__TASK A__. In the reviews of "Can't Let Go," what did Mike Joyce of The Washington Post call the track?
__TASK B__. Do these statements agree with the reviews of "Can't Let Go"? (i) David Sinclair thought the whistle notes showed off Carey's vocal abilities. (ii) Parry Gettelman found Carey's singing restrained. (iii) Siân Pattenden wrote for Cash Box.
__TASK C__. Carry on the reviews of "Can't Let Go" past their final sentence.
#### SOURCE EXTRACT ####
Carey's vocal performance was a topic of critical commentary. Tampa Tribune writer Wayne Garcia thought her breathy delivery helped make "Can't Let Go" worthwhile. According to Chuck Campbell of The Knoxville News-Sentinel, Carey "glides on the sweeping beauty" of the song. Writing in The Times, David Sinclair said the whistle notes showcased her vocal abilities successfully. Randy Clark and Bryan DeVaney from Cash Box commented: "Her voice still has that crystal-clear sound that has hypnotized listeners of all sorts." Parry Gettelman of the Orlando Sentinel and Rashod D. Ollison of The Baltimore Sun deemed her singing histrionic.

The composition received mixed reviews. Diane Rufer and Ron Fell of the Gavin Report said it depicts heartbreak effectively. New York Times writer Jon Caramanica and Peter Piatkowski in PopMatters called the song beautiful. Billboard contributor Princess Gabbara cited it as an example of Carey and Afanasieff's musical chemistry. According to Entertainment Weeklys Whitney Pastorek, "something in the structure creates these places where it could jump off and go in a different direction, sprout another tune, but then it zigs where it seems like it should zag". Differing in The Washington Post, Mike Joyce called the track "tiresome and predictable". Chan considered the lyrics marred by clichés and Siân Pattenden of Smash Hits said it sounds suitable for an advertisement.
#### EXTRACTED INFORMATION ####
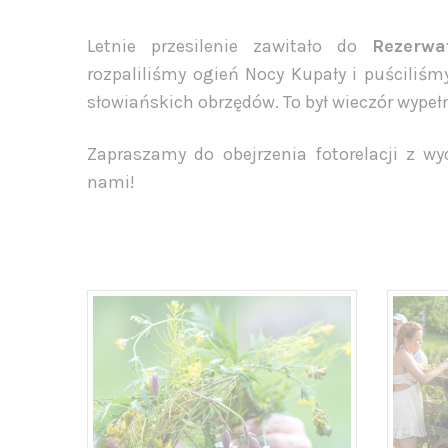
Letnie przesilenie zawitało do
Rezerwa
rozpaliliśmy ogień Nocy Kupały i puściliśm
słowiańskich obrzędów. To był wieczór wype
Zapraszamy do obejrzenia fotorelacji z wy
nami!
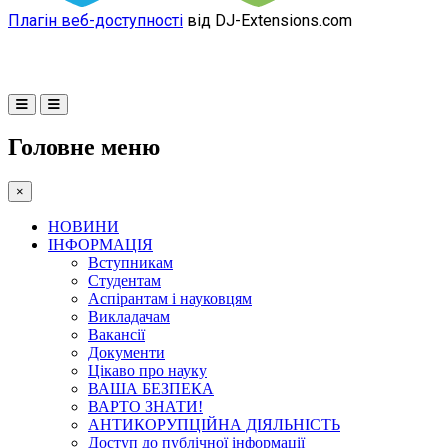
Плагін веб-доступності
від DJ-Extensions.com
Головне меню
×
НОВИНИ
ІНФОРМАЦІЯ
Вступникам
Студентам
Аспірантам і науковцям
Викладачам
Вакансії
Документи
Цікаво про науку
ВАША БЕЗПЕКА
ВАРТО ЗНАТИ!
АНТИКОРУПЦІЙНА ДІЯЛЬНІСТЬ
Доступ до публічної інформації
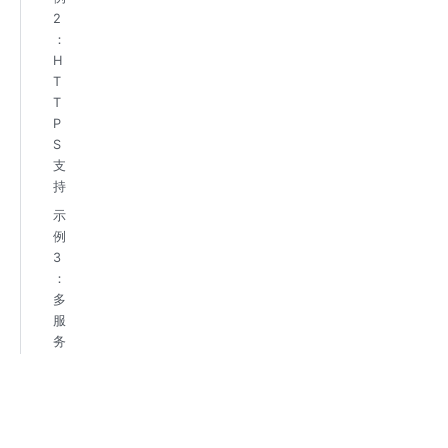
2
：
H
T
T
P
S
支
持
示
例
3
：
多
服
务
及
多
端
口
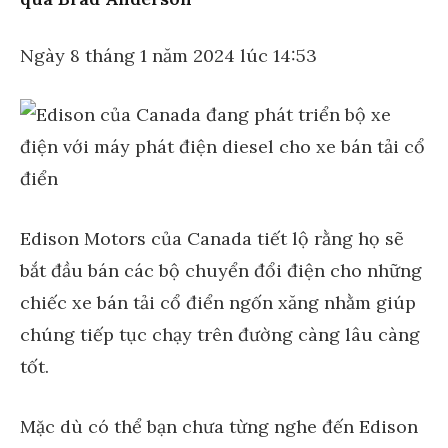
Ngày 8 tháng 1 năm 2024 lúc 14:53
Edison Motors của Canada tiết lộ rằng họ sẽ
bắt đầu bán các bộ chuyển đổi điện cho những
chiếc xe bán tải cổ điển ngốn xăng nhằm giúp
chúng tiếp tục chạy trên đường càng lâu càng
tốt.
Mặc dù có thể bạn chưa từng nghe đến Edison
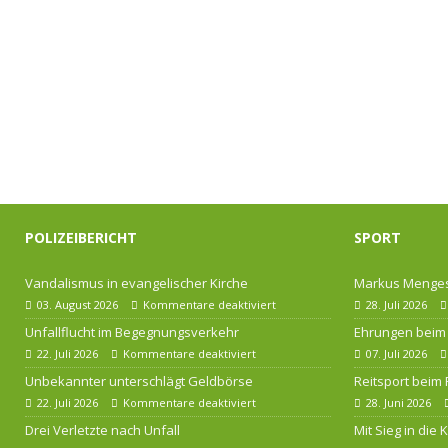
POLIZEIBERICHT
SPORT
Vandalismus in evangelischer Kirche
Markus Menges
03. August 2026
Kommentare deaktiviert
28. Juli 2026
Unfallflucht im Begegnungsverkehr
Ehrungen beim 
22. Juli 2026
Kommentare deaktiviert
07. Juli 2026
Unbekannter unterschlägt Geldbörse
Reitsport beim
22. Juli 2026
Kommentare deaktiviert
28. Juni 2026
Drei Verletzte nach Unfall
Mit Sieg in die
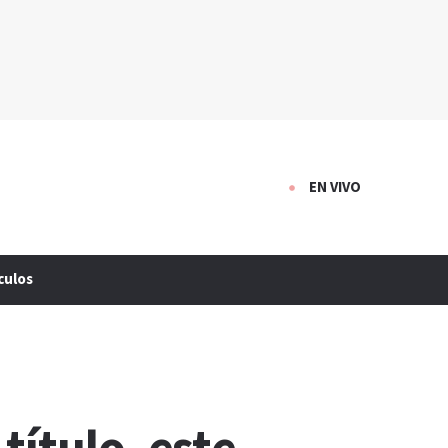
EN VIVO
culos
####
__WRITTEN ANSWER A__. "tiresome and predictable"

__WRITTEN ANSWER B__.
(i) Yes: "the whistle notes showcased her vocal abilities successfully"
(ii) No: "deemed her singing histrionic"
(iii) No: "Siân Pattenden of Smash Hits"

__WRITTEN ANSWER C__.
Professional ratings
Review scores
| Source | Rating |
| Accrington Observer | Star |
| Entertainment Weekly | B+ |
| Stereogum | 6/10 |

==Commercial performance==
Carey's first five singles, from "Vision of Love" to "Emotions", topped the Billboard Hot 100 Singles chart in the United States. "Can't Let Go" ended the streak when it peaked at number two on January 25, 1992. As of 2018, it is Carey's sixteenth-best performing song on the Hot 100. On the comparative Top 100 Pop Singles chart published by Cash Box, "Can't Let Go" became Carey's sixth consecutive number one song. A success across multiple radio formats, "Can't Let Go" reached number one on each of the adult contemporary airplay charts published by Billboard, Gavin Report, and Radio & Records magazines; the pop airplay charts by Gavin Report and Radio & Records; and the urban contemporary airplay chart by Radio & Records. The Recording Industry Association of America awarded "Can't Let Go" a gold certification in 2022, which denotes 500,000 units based on digital downloads and on-demand streams.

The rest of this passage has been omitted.